Comment 9 Mitch 2004-01-18 09:38:54 UTC
Created attachment 1895 [details]
Luming's global lock mutex patch
Comment 10 Luming Yu 2004-01-19 00:14:54 UTC
Created attachment 1903 [details]
an update

If use m operand constraint, the gcc seems to like :
c01fbfa0:	a1 1c 5a 4f c0		mov    0xc04f5a1c,%eax
c01fbfa5:	89 c2			mov    %eax,%edx

rather than:
c01fbfa0:	a1 1c 5a 4f c0		mov    0xc04f5a1c,%eax
c01fbfa5:	89 c2			mov    (%eax),%edx
Comment 11 Luming Yu 2004-01-19 00:58:12 UTC
But I guess the global lock mutex patch could not solve Mutex release error.
Comment 12 Luming Yu 2004-01-19 01:35:10 UTC
Because I didn't find any error mesage related to failure of acquiring _GL .
Comment 13 Mitch 2004-01-19 09:31:52 UTC
Luming, do you still wnat me to try the patch in comment 10 ?
Comment 14 Luming Yu 2004-01-19 17:14:16 UTC
Yes, you can have it a try. And post testing result.

Thanks,
Luming
Comment 15 Mitch 2004-01-20 11:38:22 UTC
Luming, i tried the new patch in comment 10 and although i don't get the
hang at boot, i do get the subsequent hang with the AE_AML_MUTEX_NOT_ACQUIRED
messages.
Comment 16 Luming Yu 2004-02-12 00:05:52 UTC
Hmm, currect ACPI CA has bug on handling \_GL as global mutex in AML method. 
It could be acquired by different thread, that is different with other mutex 
which only can be acquired by one thread.
Comment 17 Luming Yu 2004-02-12 00:10:34 UTC
Created attachment 2089 [details]
a proposal

this is a quick fix, please have it a try!
Comment 18 Luming Yu 2004-02-12 00:17:26 UTC
Created attachment 2090 [details]
update version

a proposal
Comment 19 Pierre Chifflier 2004-02-15 02:48:20 UTC
Since there is still no answer, I'll add a 'me too' here.
I have an evo N620C laptop, which suffers the same problem.

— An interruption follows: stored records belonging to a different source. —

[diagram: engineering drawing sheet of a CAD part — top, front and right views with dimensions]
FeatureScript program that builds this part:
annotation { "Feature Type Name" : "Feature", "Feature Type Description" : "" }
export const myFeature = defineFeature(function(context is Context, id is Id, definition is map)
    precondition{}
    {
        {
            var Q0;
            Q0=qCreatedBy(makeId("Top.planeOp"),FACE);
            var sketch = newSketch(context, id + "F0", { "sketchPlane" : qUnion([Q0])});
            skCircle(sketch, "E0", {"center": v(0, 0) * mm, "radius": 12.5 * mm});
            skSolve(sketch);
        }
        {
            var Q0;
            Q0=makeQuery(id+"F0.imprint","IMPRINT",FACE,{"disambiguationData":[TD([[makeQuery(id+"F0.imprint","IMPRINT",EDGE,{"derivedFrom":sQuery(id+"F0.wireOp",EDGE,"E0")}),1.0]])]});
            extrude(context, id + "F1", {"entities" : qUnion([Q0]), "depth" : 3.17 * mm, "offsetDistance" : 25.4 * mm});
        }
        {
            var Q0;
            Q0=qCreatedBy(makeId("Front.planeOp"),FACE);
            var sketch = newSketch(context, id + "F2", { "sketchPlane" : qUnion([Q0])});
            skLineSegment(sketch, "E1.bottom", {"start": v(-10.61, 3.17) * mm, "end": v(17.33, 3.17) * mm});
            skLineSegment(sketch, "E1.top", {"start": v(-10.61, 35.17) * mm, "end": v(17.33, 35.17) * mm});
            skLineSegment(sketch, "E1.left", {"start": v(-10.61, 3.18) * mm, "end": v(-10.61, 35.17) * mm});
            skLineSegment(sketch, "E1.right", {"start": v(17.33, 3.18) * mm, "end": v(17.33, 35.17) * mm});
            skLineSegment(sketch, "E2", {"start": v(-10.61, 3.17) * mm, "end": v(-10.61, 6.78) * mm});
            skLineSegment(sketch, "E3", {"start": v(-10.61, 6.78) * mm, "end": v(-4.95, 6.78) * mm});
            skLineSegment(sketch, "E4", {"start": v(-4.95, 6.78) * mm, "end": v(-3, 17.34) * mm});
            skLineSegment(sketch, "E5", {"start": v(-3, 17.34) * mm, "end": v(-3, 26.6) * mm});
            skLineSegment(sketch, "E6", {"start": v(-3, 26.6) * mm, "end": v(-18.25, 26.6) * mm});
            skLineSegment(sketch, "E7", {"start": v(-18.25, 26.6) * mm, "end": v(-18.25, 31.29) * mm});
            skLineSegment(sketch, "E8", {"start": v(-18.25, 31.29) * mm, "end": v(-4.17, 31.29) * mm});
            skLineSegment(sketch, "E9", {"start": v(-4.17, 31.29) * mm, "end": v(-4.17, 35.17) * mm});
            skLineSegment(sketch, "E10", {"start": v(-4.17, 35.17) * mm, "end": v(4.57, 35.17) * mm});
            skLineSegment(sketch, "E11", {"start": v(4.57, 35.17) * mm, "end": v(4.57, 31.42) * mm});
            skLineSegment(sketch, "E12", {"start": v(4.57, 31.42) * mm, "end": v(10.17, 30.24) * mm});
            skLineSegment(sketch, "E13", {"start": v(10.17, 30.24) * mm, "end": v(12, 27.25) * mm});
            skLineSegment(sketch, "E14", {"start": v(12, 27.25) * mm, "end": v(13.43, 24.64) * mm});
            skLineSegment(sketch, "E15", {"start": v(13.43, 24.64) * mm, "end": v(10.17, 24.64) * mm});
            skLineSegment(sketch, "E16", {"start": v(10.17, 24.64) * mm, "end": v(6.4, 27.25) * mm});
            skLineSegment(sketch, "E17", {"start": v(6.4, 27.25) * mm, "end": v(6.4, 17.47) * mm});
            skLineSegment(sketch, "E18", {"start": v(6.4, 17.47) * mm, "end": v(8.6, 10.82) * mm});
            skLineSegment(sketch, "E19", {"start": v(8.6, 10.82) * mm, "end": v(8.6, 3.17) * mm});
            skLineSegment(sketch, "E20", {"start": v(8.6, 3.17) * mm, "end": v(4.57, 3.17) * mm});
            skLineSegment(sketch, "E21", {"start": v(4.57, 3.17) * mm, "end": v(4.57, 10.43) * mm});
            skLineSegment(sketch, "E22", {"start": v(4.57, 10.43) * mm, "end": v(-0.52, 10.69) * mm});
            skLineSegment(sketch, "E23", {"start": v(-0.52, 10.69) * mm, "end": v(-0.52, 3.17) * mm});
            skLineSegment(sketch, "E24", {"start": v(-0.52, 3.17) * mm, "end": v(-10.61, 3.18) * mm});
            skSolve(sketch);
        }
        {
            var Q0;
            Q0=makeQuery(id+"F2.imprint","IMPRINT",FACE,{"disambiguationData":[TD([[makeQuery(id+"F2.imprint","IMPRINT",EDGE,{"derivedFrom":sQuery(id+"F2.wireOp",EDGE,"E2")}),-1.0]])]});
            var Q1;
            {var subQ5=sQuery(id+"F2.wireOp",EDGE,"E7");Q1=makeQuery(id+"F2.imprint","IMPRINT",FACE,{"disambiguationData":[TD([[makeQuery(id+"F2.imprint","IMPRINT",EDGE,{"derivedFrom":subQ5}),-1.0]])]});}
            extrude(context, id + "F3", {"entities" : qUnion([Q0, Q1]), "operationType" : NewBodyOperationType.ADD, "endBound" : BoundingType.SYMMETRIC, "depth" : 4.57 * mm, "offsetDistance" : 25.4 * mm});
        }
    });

Luming using your latest patch (id=2090) with vanilla 2.6.2 seems to solve the
AE_AML_MUTEX_NOT_ACQUIRED problem (no hang, no message), but there remains
another important problem: fans are not working at all (so acpi is for the
moment unusable).
Please have a look at bug 2083
Thanks
Comment 20 Robert Moore 2004-03-11 14:53:50 UTC
Implemented for version 20040311:


Global Lock Support:  Now allows multiple acquires and releases with any 
internal thread.  Removed concept of "owning thread" for this special mutex.

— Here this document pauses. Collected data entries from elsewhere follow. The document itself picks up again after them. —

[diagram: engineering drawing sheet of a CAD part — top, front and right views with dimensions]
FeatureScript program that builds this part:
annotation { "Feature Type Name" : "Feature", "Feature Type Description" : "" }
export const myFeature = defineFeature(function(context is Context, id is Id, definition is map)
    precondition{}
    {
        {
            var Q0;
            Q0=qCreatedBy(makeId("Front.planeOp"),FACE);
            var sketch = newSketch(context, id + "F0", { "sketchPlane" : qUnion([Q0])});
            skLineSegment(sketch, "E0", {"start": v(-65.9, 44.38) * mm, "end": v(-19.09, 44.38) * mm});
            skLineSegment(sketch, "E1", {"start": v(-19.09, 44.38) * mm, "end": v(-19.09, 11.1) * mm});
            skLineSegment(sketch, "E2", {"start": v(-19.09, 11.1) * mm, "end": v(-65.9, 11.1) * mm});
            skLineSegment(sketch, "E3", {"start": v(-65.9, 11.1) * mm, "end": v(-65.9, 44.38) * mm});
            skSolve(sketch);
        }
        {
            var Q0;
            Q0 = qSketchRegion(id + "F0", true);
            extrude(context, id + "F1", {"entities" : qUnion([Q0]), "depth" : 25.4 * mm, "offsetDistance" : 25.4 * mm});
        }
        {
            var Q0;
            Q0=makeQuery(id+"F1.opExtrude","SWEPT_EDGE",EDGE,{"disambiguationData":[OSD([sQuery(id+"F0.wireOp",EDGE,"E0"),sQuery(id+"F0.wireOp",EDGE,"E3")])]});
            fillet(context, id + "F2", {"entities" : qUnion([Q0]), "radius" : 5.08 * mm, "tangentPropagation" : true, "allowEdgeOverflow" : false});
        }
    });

Comment 21 Mitch 2004-03-14 09:28:26 UTC
Confirm Pierre's findings. With the new patch installed, no more hangs
and ACPI appears to all be working except that the fans don't come on
automatically. I can manually switch the fan on with

   echo on >/proc/acpi/fan/C1F?/state

can't switch them off however with "echo off" 

So still basically unuseable. Back to apm.
Comment 22 Robert Moore 2006-07-21 12:55:14 UTC
Please post the acpidump for this machine, or tell me what format the ASL 
attachment is in.

I would like to look a little closer at the exact cause of the problem.
Comment 23 Mitch 2006-07-22 03:11:22 UTC
This bug was logged 2 years ago. I no longer have the laptop. Sorry.